#### REQUIREMENT A
In the SD70MAC forum thread, start at the words "## NTCGRR (Jan" and end after "(Dec 17, 2008)". Write that stretch again with "photo" changed to "picture".
#### REQUIREMENT B
Write what comes next in the SD70MAC forum thread, starting after its final line.

#### EXERCISE PASSAGE
# SD70MAC- Truck seperation from frame. Hows their service?



## yutzk (Jan 2, 2008)

So i just got home from a show down in Timonium and brought my one 70MAC in the house. Well i picked it up and then heard this nice plastic breaking noise. Turns out it seperated from the frame somehow....now i hear parts bouncing around in the hood and it looks like a glue failure on the front truck where it looks like it attaches to the frame... ( not the swinging part).

Anyone else ever had this issue? How is USA on service? Do they charge you for service or is it considered "warranty"? I only have about 10 hrs of run time on this unit and it was one of those things where i feel like this isnt one of those parts that should be plastic....seems pretty important of an area!!


Starting to kick myself for buying USAT motive power but oh well...the other 2 run fine...right now anyways!


----------



## Greg Elmassian (Jan 3, 2008)

What exactly came apart? The truck is hanging by wires? 

Probably easy to fix. Was it new from a dealer, or used? 

If used, just remove the shell and look for the metal disc that secures the truck, 2 screws if I remember right. 

Regards, Greg


----------



## yutzk (Jan 2, 2008)

Yes Greg i have a truck hanging by wires....and it was new in box from a friend of mine and not run so its kinda weird. It looks like parts are broke though....not just apart..


----------



## NTCGRR (Jan 2, 2008)

They will take care of you, just ship them the old truck and parts. they have always taken care of me. 
I usually take a photo and send it to them, many times they just replace it w/o me shipping it.


----------



## Nicholas Savatgy (Dec 17, 2008)

As Marty said they will take care of it no problem but chances are you damaged it by transporting it. i had 2 of them do the same thing when Ray sent mine back to me after DCSing them, we FORGOT to put the 2 little foam pieces in between the truck and the foam box so the trucks would not be free to move around.... THIS IS VERY IMPORTANT TO DO WHEN TRANSPORTING.................







Roe took care of them quickly under warrentie.......


----------



## Greg Elmassian (Jan 3, 2008)

Sounds like the screws are stripped out of the top of the motor blocks.

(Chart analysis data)
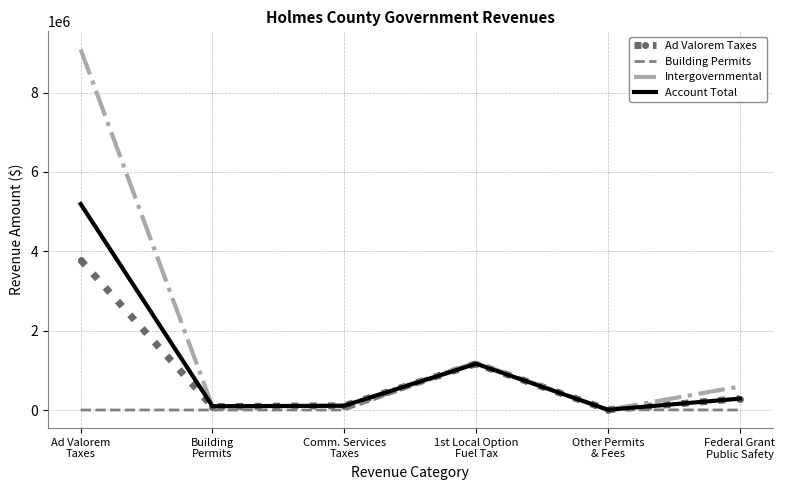

What is the spread (max minus min) of values at Building
Permits?

94949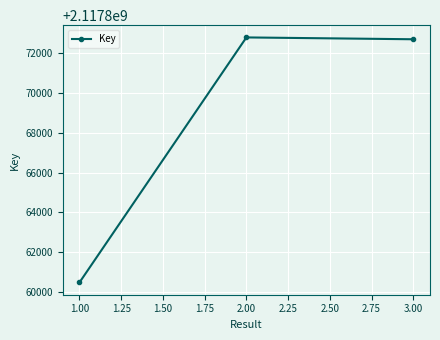

How many values are below 2117872713?

1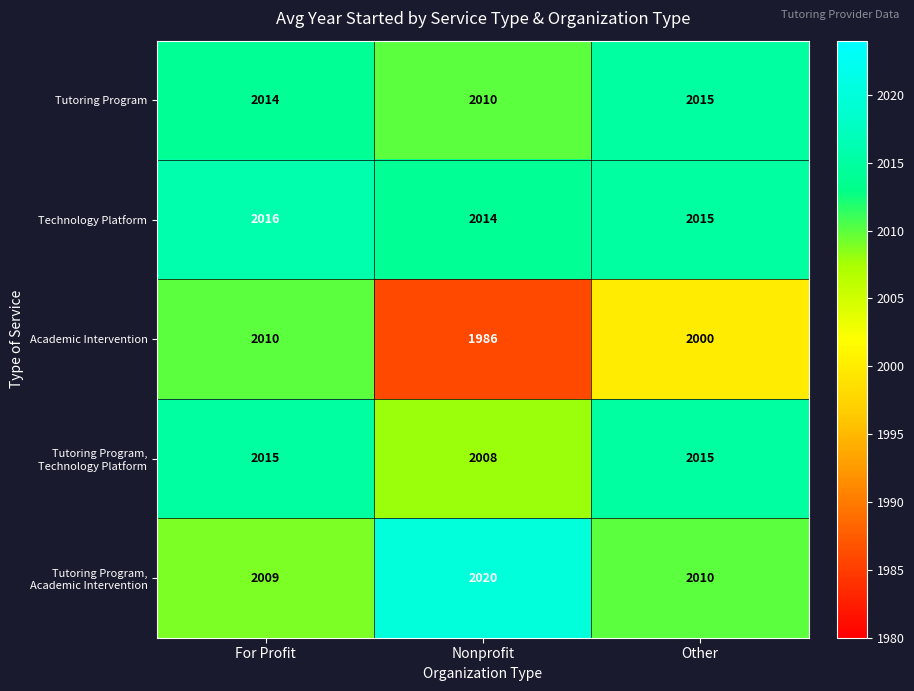

Reading left to right, what are all the values shown in this chart?

Tutoring Program: 2014	2010	2015
Technology Platform: 2016	2014	2015
Academic Intervention: 2010	1986	2000
Tutoring Program, Technology Platform: 2015	2008	2015
Tutoring Program, Academic Intervention: 2009	2020	2010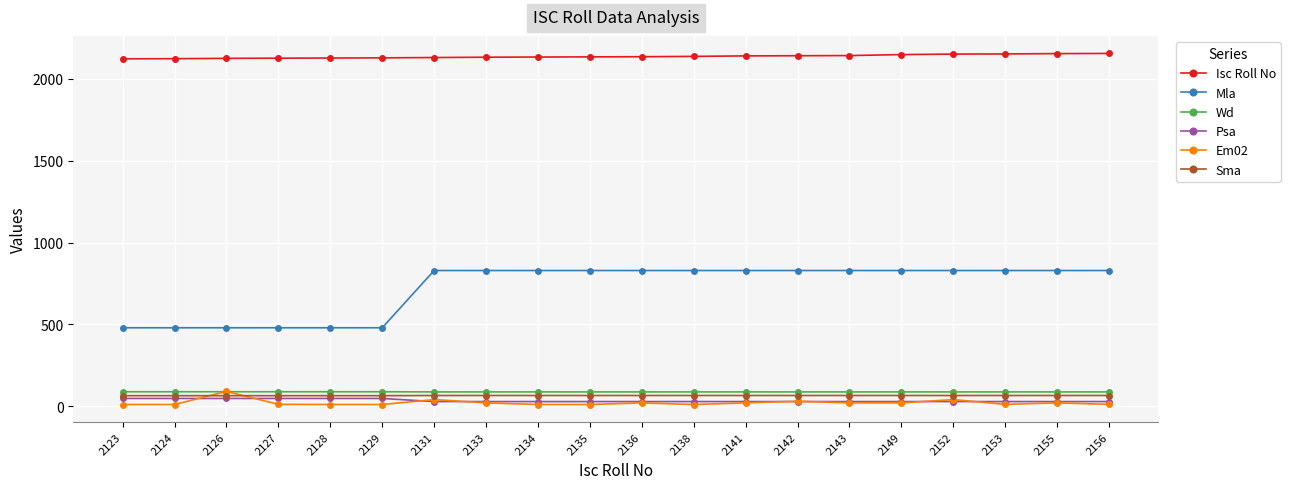

What is the lowest value of the Sma series?

64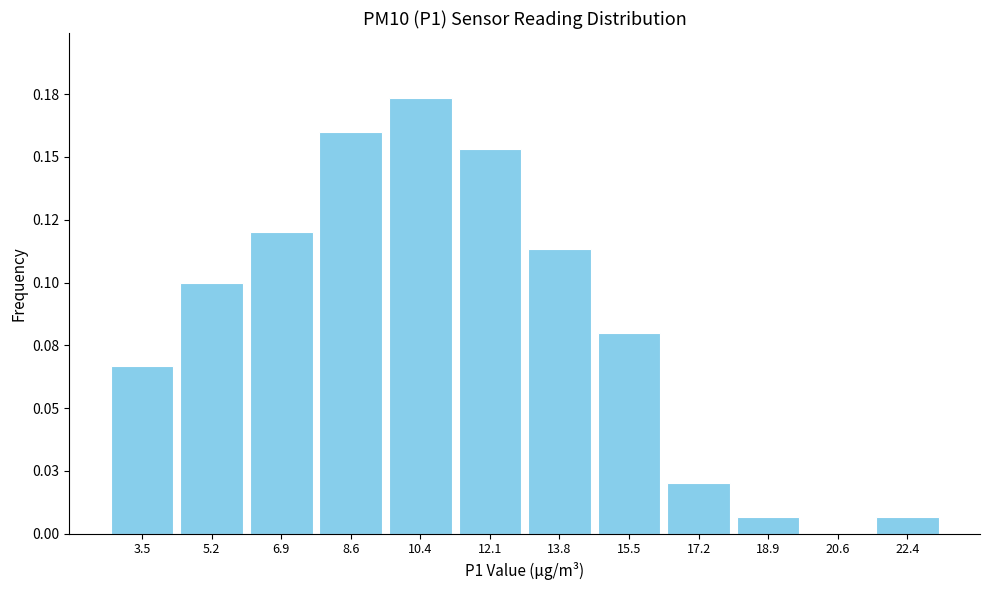

Are the bars horizontal?

No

#### EXERCISE RESPONSE A
## NTCGRR (Jan 2, 2008)

They will take care of you, just ship them the old truck and parts. they have always taken care of me. 
I usually take a picture and send it to them, many times they just replace it w/o me shipping it.


----------



## Nicholas Savatgy (Dec 17, 2008)

#### EXERCISE RESPONSE B
Can you see what is wrong on the tops of the motor blocks. 

Tough luck Kevin, but they will take care of you. I usually talk to Mike in parts. Great guy. 

Regards, Greg


----------



## yutzk (Jan 2, 2008)

Well tore her apart tonight and the culprit was a screw, washer and a spacer that had come totally out and was flying around inside the shell at that point. After finally getting the friggin screw out I put it back together ( tightened it REAL good mind you) all is well and the truck is fine. Some of those frame to shell screws are a real PITA to get at though.... 

Hoping my other 70's dont do this at some point...that sucked! lol 

As far as transportation they travel on padded material so no truck movement much less a shell scratch happen so i dont think that was the issue...maybe the factory didnt tighten em up all the way..who knows!


----------



## NTCGRR (Jan 2, 2008)

Now Kevin 
was you drinking the day you brought it home??????


----------



## Greg Elmassian (Jan 3, 2008)

Well, sounds like it all ended well, and you only had a minor inconvenience. 

Now, stop dancing a jig when you are holding that loco, ha ha! 

Regards, Greg


----------



## Geoff G. (Apr 11, 2010)

Never had a problem with my SD70's I have two of them and love them. I just got a PA/PB set up and when I took it out of the box one of the motor blocks was broken at the pivot point. Called the guy I got it from and he is taking care of it for me. If the PA/PB work as well as the 70's have I will be very happy.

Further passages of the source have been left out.